Chapter Six, which is entitled “Trust,” offers a valuable intervention into the distrust which encompasses Black cultural pathology. Benjamin offers a thorough explication of the “forms of mistreatment in scientific and medical institutions, from the mundane to the spectacular”—all which are part of an excruciatingly long history of medical racism and violence—that develop “festering wounds” for Black communities. Although, she is clear that “It’s not that Black folks necessarily have more distrust for science, or authority in general; it’s that our distrust is pathologized.” Whether this distrust be exhibited in Princeton’s housing of children’s remains from the MOVE Bombing or publishing Henrietta Lacks’s genome sequence without her family’s consent, sustained lies have engendered such collective distrust and skepticism. Since “Trust […] is a tattered thread holding together many of our social interactions,” we may not afford this to institutions but, instead, to various ways of trusting each other’s “fears and hopes” in the wake of untrustworthiness. 
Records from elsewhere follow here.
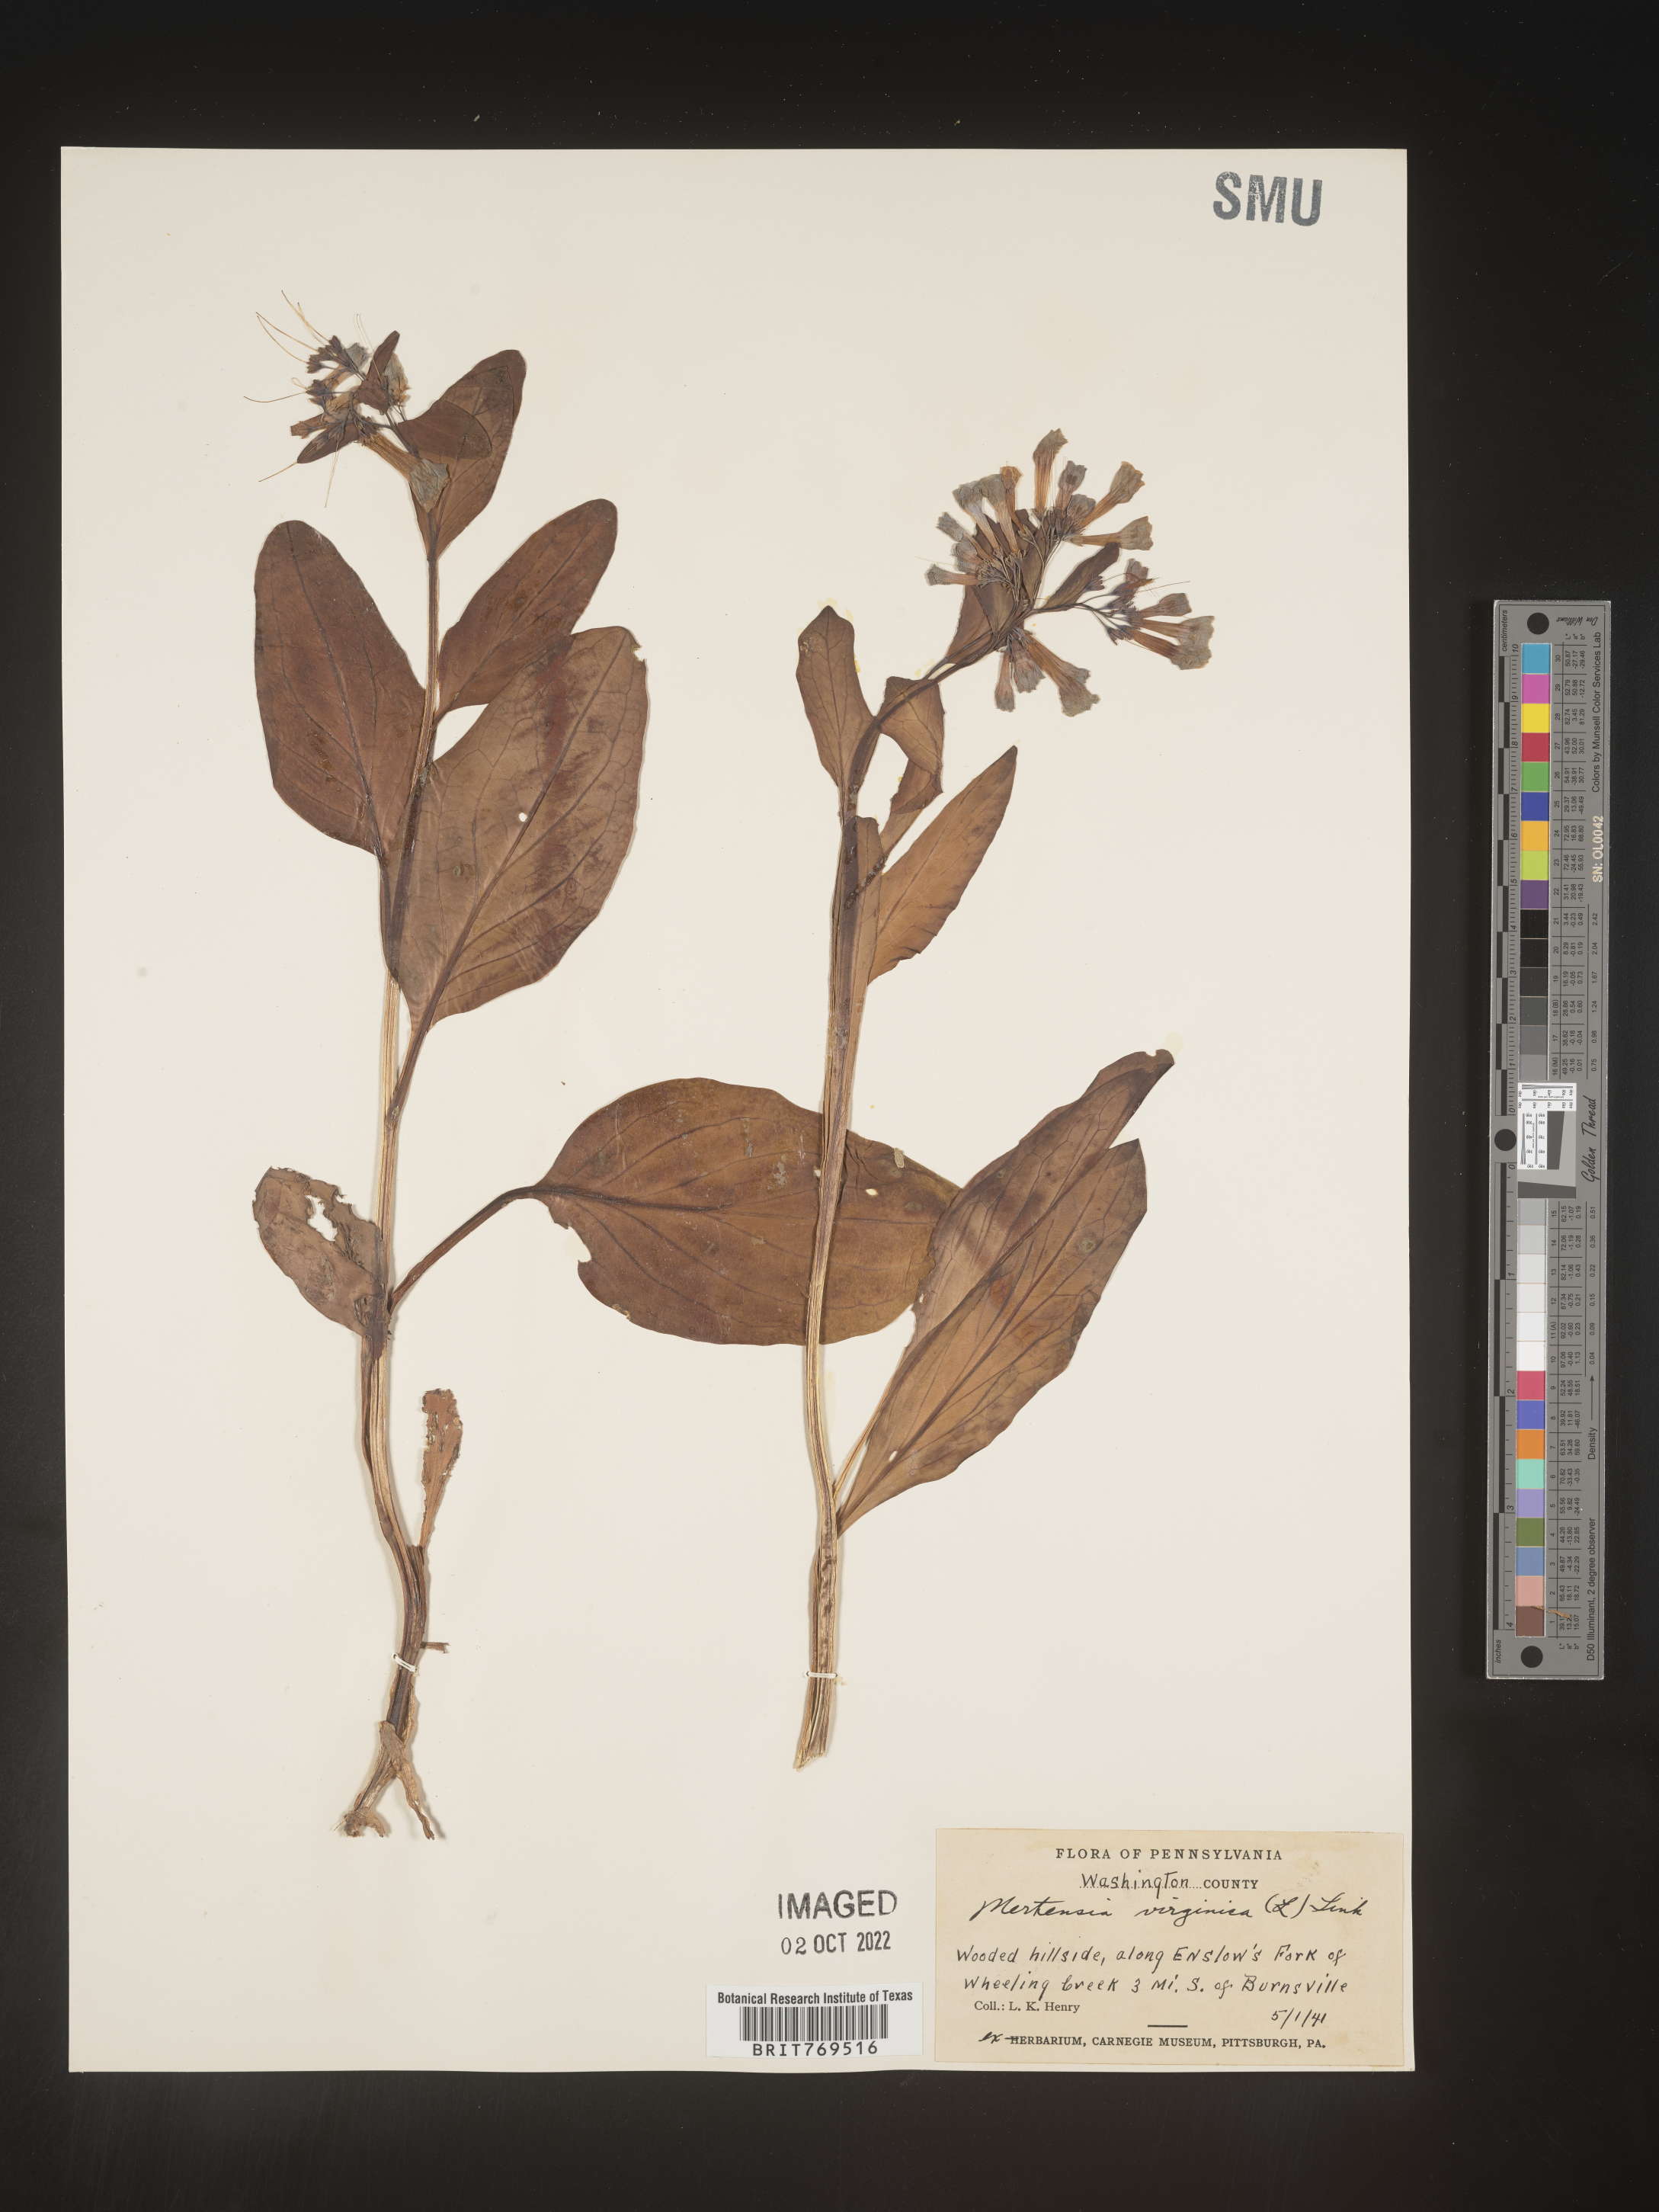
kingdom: Plantae
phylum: Tracheophyta
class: Magnoliopsida
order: Boraginales
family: Boraginaceae
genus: Mertensia
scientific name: Mertensia virginica
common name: Virginia bluebells
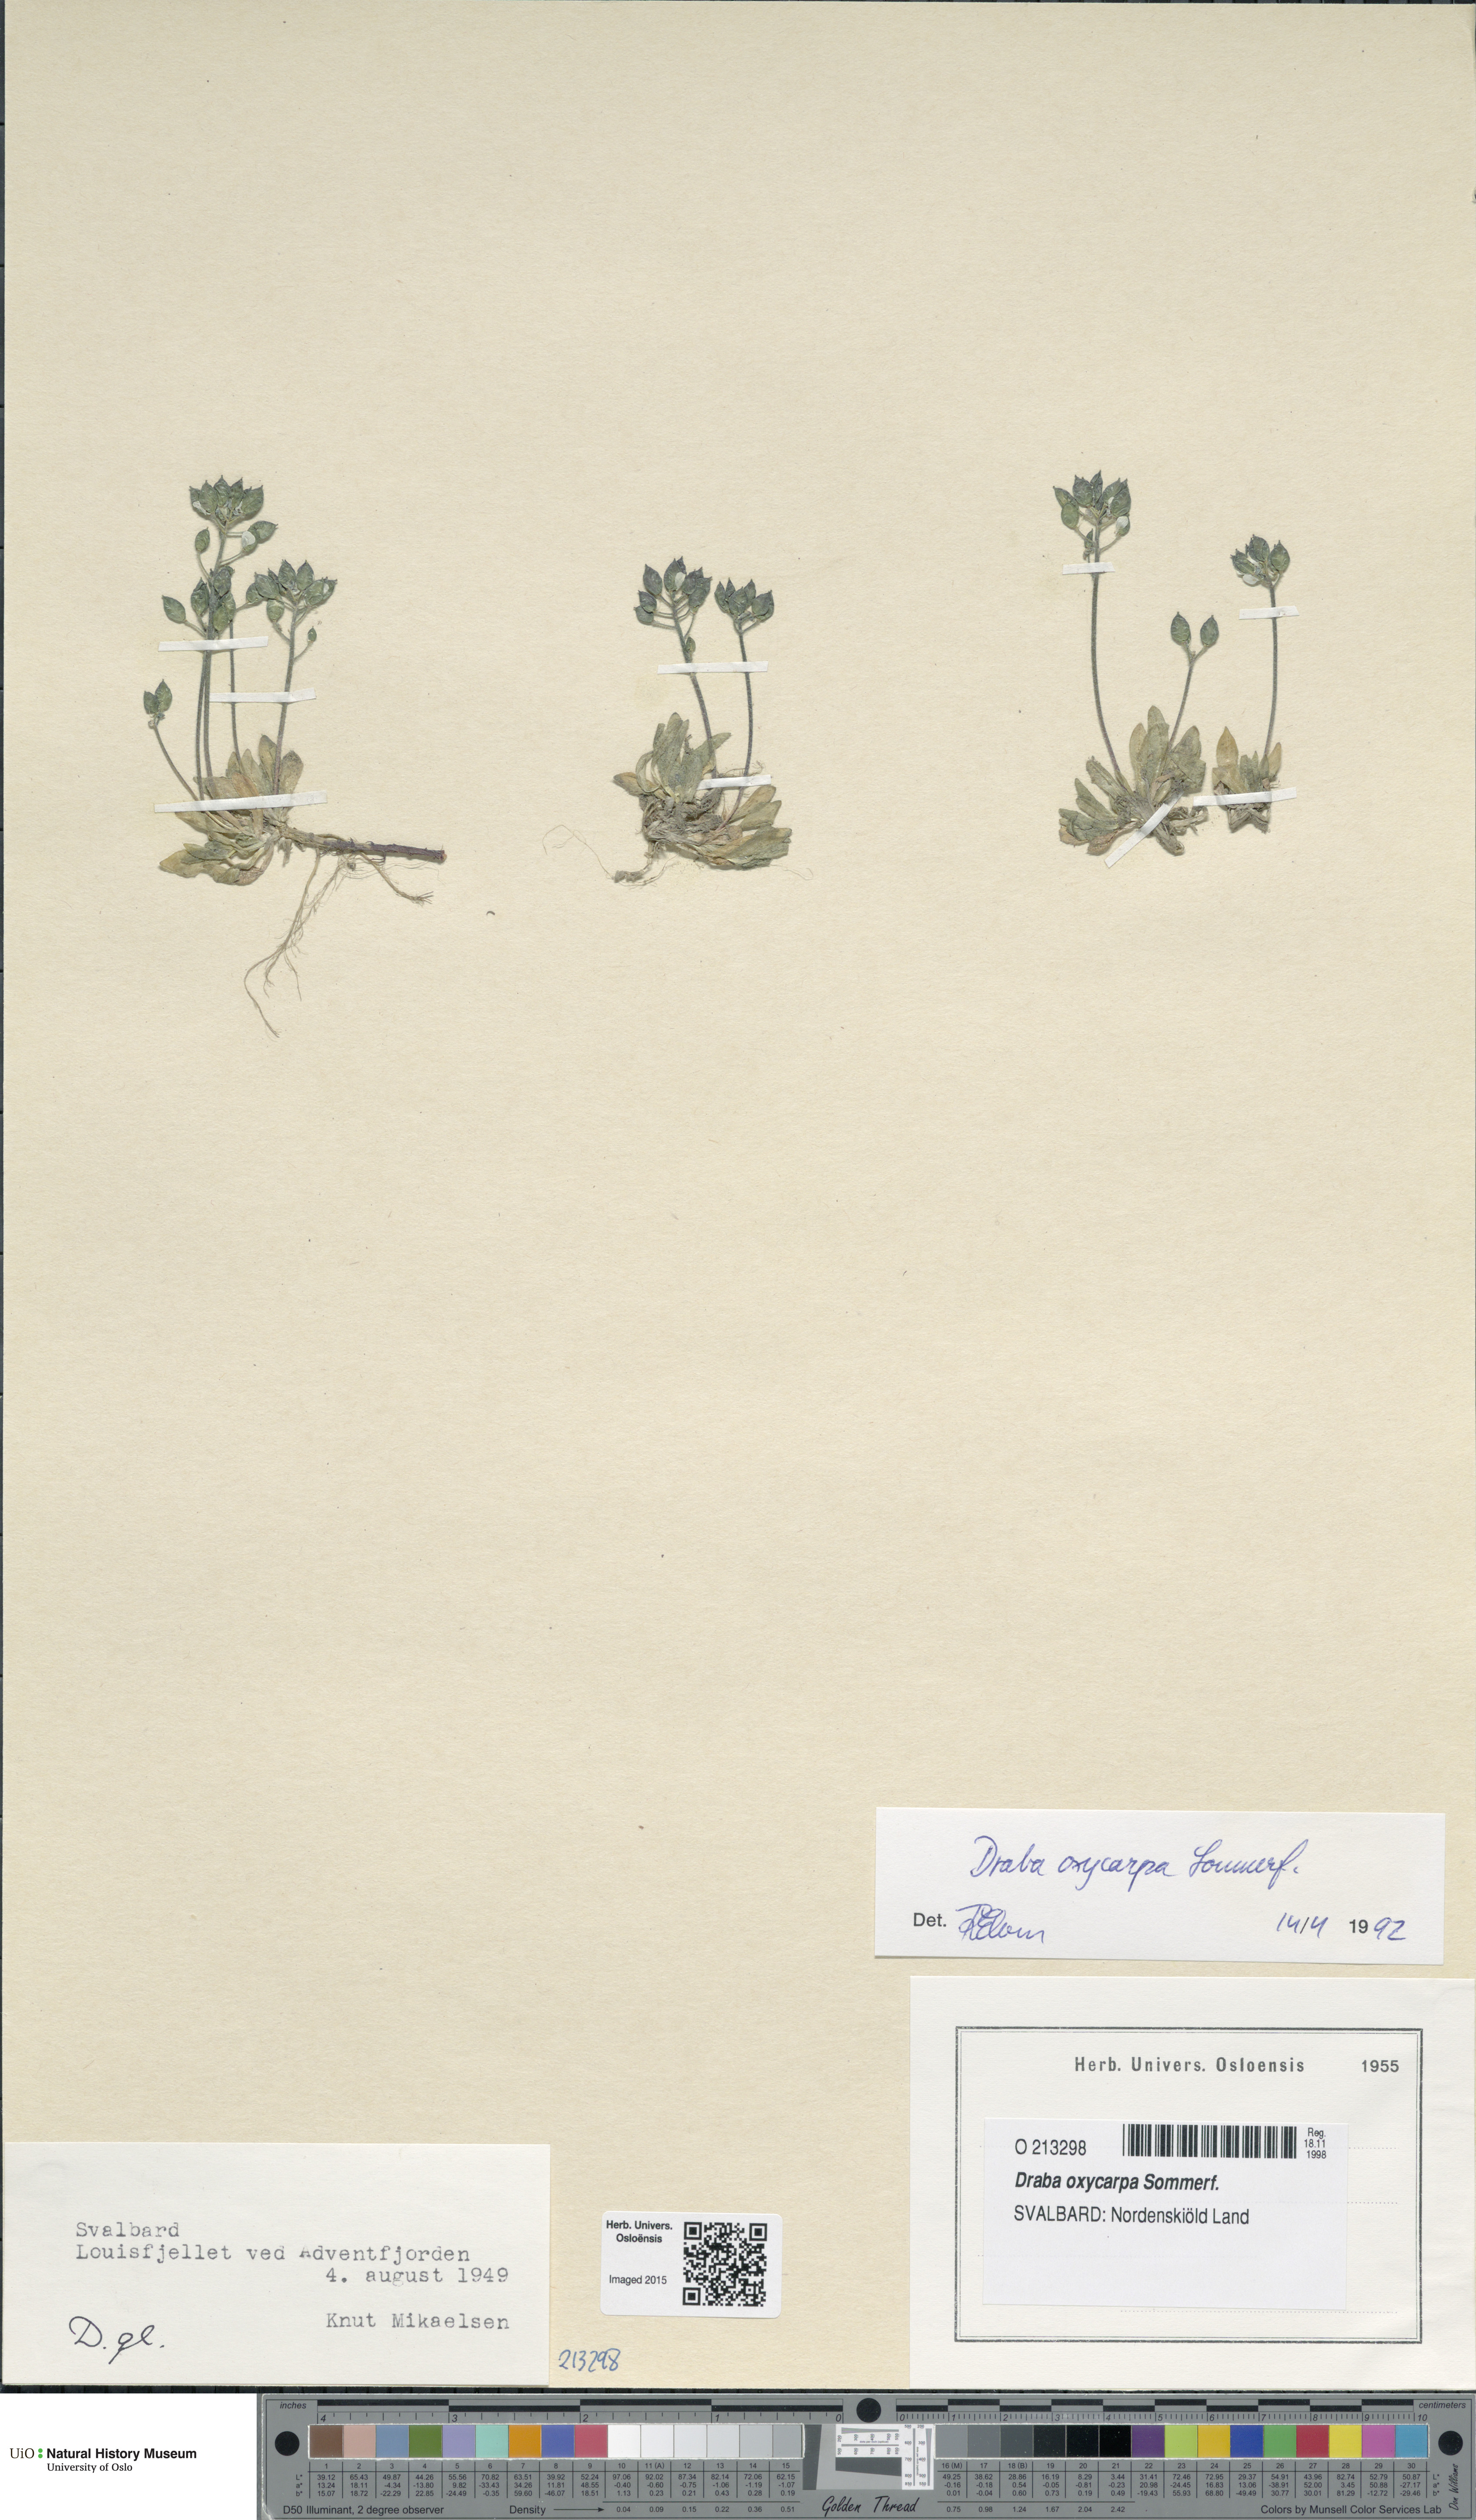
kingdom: Plantae
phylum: Tracheophyta
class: Magnoliopsida
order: Brassicales
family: Brassicaceae
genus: Draba
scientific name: Draba oxycarpa
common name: Sharp-fruited whitlow-grass
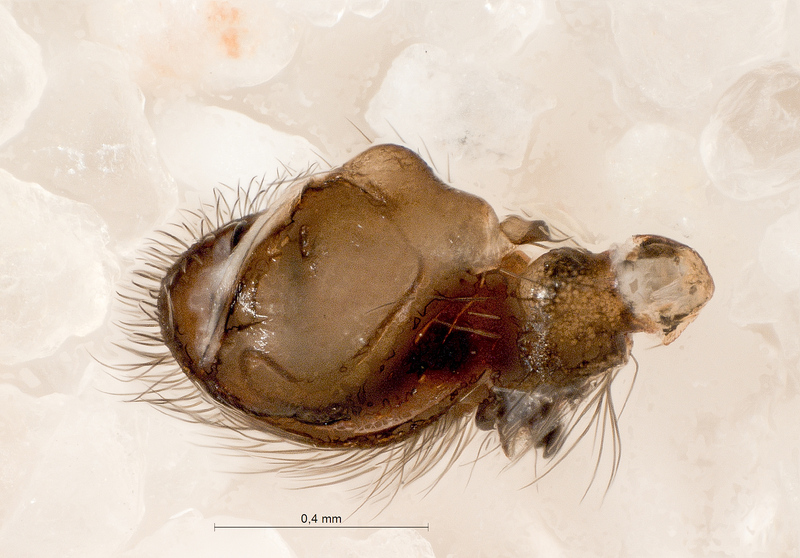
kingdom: Animalia
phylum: Arthropoda
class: Arachnida
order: Araneae
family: Titanoecidae
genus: Titanoeca
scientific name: Titanoeca spominima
“We have to unshackle our collective imagination,” Benjamin suggests in Chapter Seven, “La Casa Azul,” to engage a world where viral justice is not only a priority but an imperative. Even more so, this world which embodies individual and collective significance must become irresistible. The last chapter solidifies a sentiment which is scattered throughout the prior chapters: seemingly mundane, insignificant actions become opportunities for progress and growth if we choose to embrace the interconnectivities for justice which constitute our life and, sometimes, death. In this way, Benjamin’s book offers ample incentive, evidence, and instruction for any reader to begin forging a world where love, care, and community are affirmed. Viral justice, then, is a way to approach being and thinking in a world where collective life is the essence of individual success. This requires trust, vulnerability, truthfulness, and coalition—to name only a few values of this hopeful dream—for the affirmation of life to experience such viral intensity that it becomes ineluctable. Viral Justice: How We Grow the World We Want begins this process, and now, according to Ruha Benjamin, it is our responsibility to “finally grow the fuck up” and engage the opportunities for justice in our current moment.